I have said it before..............our current Cruze is styled near perfectly. It has clean sharp lines with an aggressive stance. A high end design to it. It does not look like any other car in its class. I would even say that it has a classic look. A look that wont be dated or out of style. The 2016 looks like too many other cars already on the market. I think it is nice looking but it seems to be conforming to the masses by looking like all the other cars out there. They should just concentrate more on technology and quality more. IMO.


----------



## UlyssesSG (Apr 5, 2011)

VictoryRedCruzeLTZRS said:


> *I have said it before..............our current Cruze is styled near perfectly. It has clean sharp lines with an aggressive stance. A high end design to it. It does not look like any other car in its class. I would even say that it has a classic look.* *A look that wont be dated or out of style.* The 2016 looks like too many other cars already on the market. I think it is nice looking but it seems to be conforming to the masses by looking like all the other cars out there. They should just concentrate more on technology and quality more. IMO.

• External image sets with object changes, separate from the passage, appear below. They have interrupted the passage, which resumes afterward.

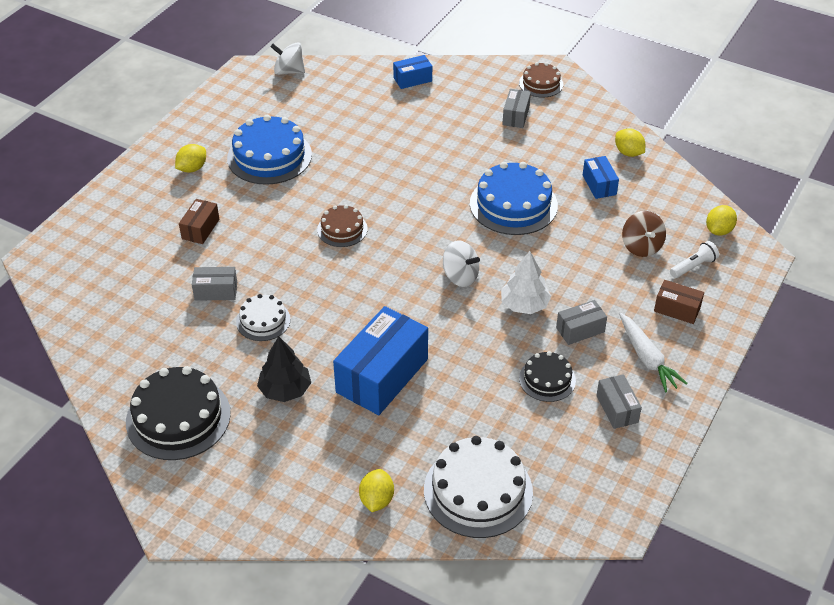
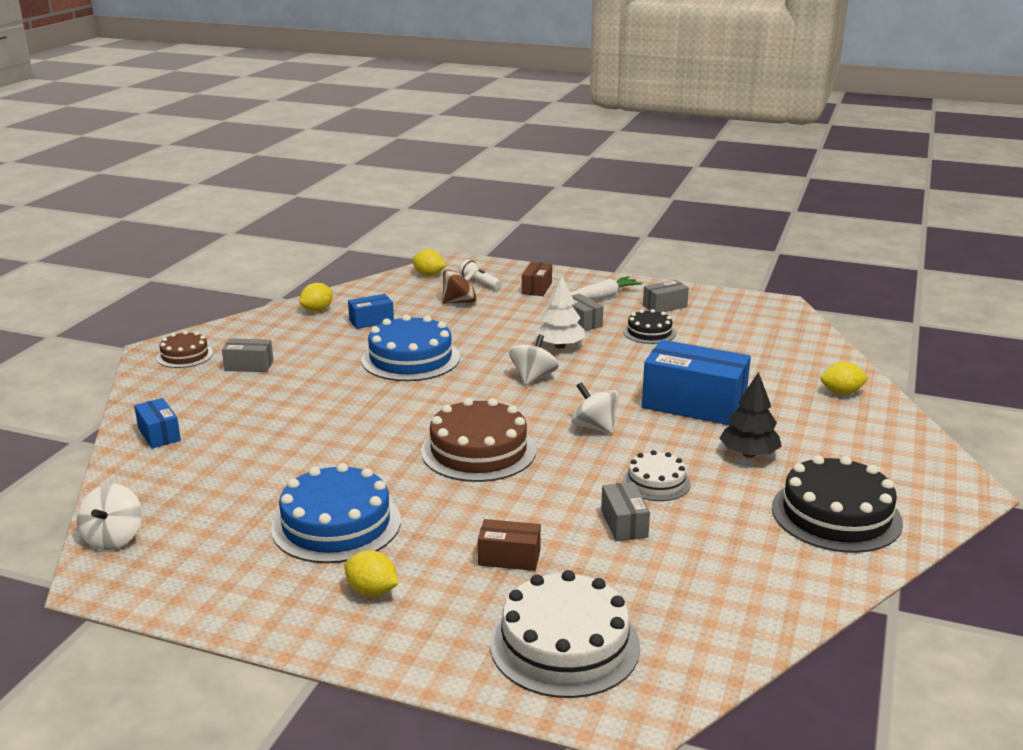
camera: 100 degrees left, 20 degrees down
brown cake [317,205,368,247] -> brown cake [421,398,536,482], size x1.78
white cake [424,436,533,538] -> white cake moved to [490,570,640,698]
none -> white spinning top [571,382,619,434]

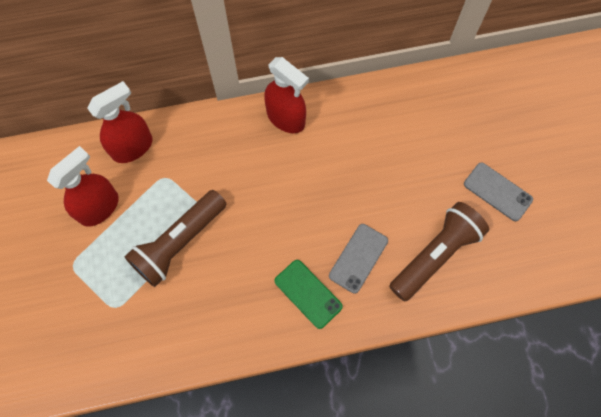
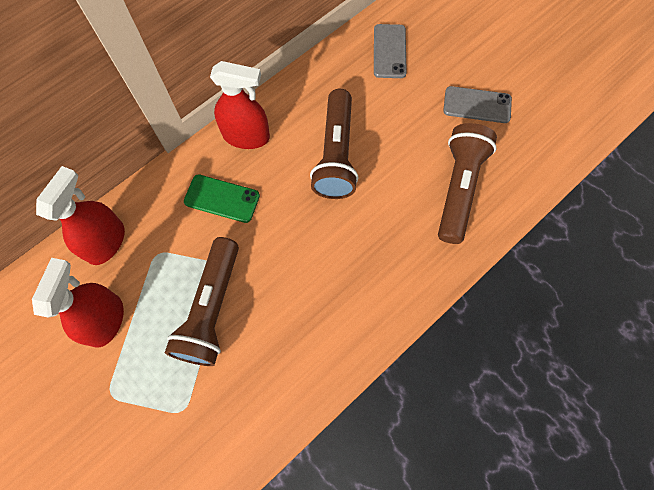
camera: 30 degrees left, 0 degrees up
green phone [274,260,343,329] -> green phone moved to [184,174,260,223]
grey phone [329,224,388,294] -> grey phone moved to [374,24,407,78]
none -> brown flashlight [310,89,358,199]

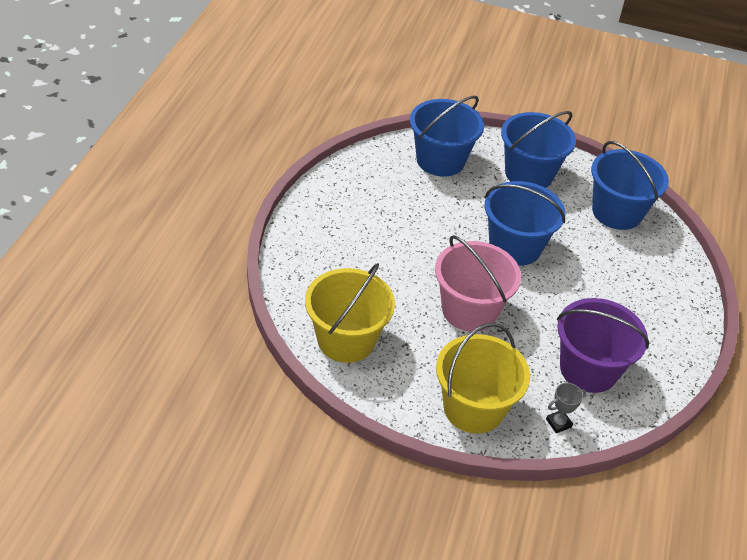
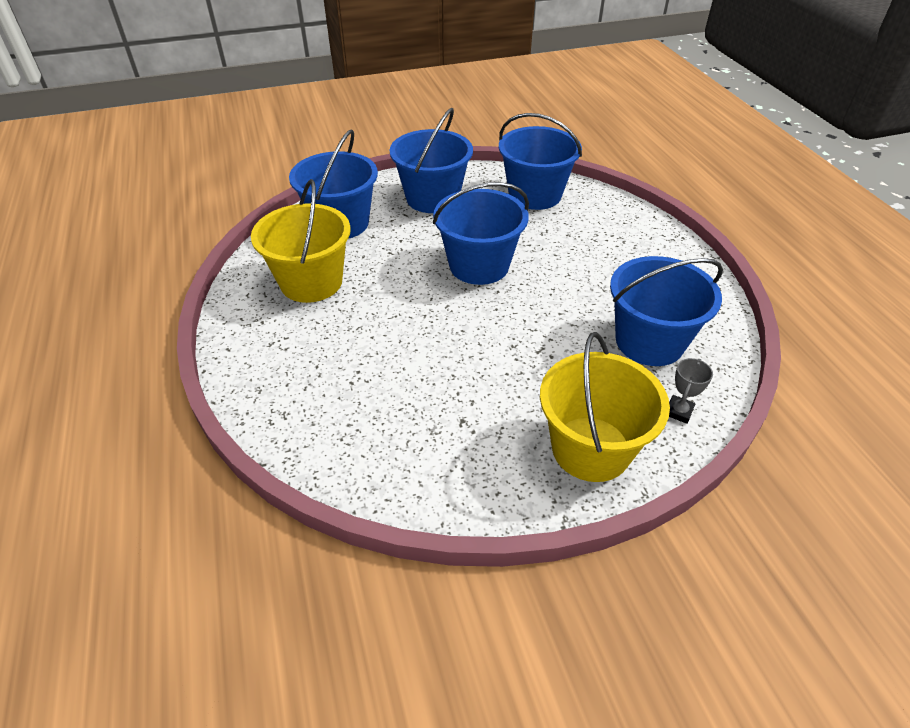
camera: 30 degrees left, 0 degrees up
yellow bucket [305,263,395,363] -> yellow bucket moved to [251,179,351,303]
pink bucket [435,235,521,332] -> none
purple bucket [557,298,649,393] -> blue bucket [610,256,723,366]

I could't have said it better myself. :th_dblthumb2:


----------



## UlyssesSG (Apr 5, 2011)

`*
2016 Cruze spotted in Denver
*Source: Carscoops


click image to enlarge


click image to enlarge


click image to enlarge


----------



## bowtieblue (May 26, 2014)

VictoryRedCruzeLTZRS said:


> I have said it before..............our current Cruze is styled near perfectly. It has clean sharp lines with an aggressive stance. A high end design to it. It does not look like any other car in its class. I would even say that it has a classic look. A look that wont be dated or out of style.


All of this is entirely subjective but I too think that the current Cruze is the best design in its market class right now. Hopefully the 2016 model won't disappoint but will reserve judgement until official images are released further down the road.


----------



## iTz SADISTIK (Apr 6, 2014)

The rear looks good... the front looks terrible. I don't want my front end stretched out to resemble a midsize sedan. If I wanted a midsized sedan I'd buy one.


----------



## mark0006 (Apr 20, 2014)

VictoryRedCruzeLTZRS said:


> I have said it before..............our current Cruze is styled near perfectly. It has clean sharp lines with an aggressive stance. A high end design to it. It does not look like any other car in its class. I would even say that it has a classic look. A look that wont be dated or out of style. The 2016 looks like too many other cars already on the market. I think it is nice looking but it seems to be conforming to the masses by looking like all the other cars out there. They should just concentrate more on technology and quality more. IMO.


well said :goodjob:


----------



## spacedout (Dec 7, 2010)

UlyssesSG said:


> `*
> 2016 Cruze spotted in Denver
> *Source: Carscoops
> 
> ...


Now the better question.... what is that Sweet cadillac lookin two door? Love those rims!


----------



## dhpnet (Mar 2, 2014)

I think the 2011-2014 Cruze and the 2013 Nissan Sentra look a lot alike. 

View attachment 86682


View attachment 86690


View attachment 86698


The new CN Cruze looks a lot like a Hyundai. I don't like Hyundai. The front end looks like a carp with buggy eyes and an open mouth. 

Why GM, Why!


----------



## Merc6 (Jun 8, 2013)

spacedout said:


> Now the better question.... what is that Sweet Cadillac lookin two door? Love those rims!


ATS Coupe maybe? The back seat on those and the Cruze are 2 door size like.


----------



## Robby (Mar 1, 2013)

Yep....new ATS Coupe.

Already available for order BTW.....one was on display at the Chicago Auto Show.

I'm kinda called by the 2.0t six speed version.
This is a rear driver BTW and the ATS chassis is the basis for the next gen Camaro.

Rob


----------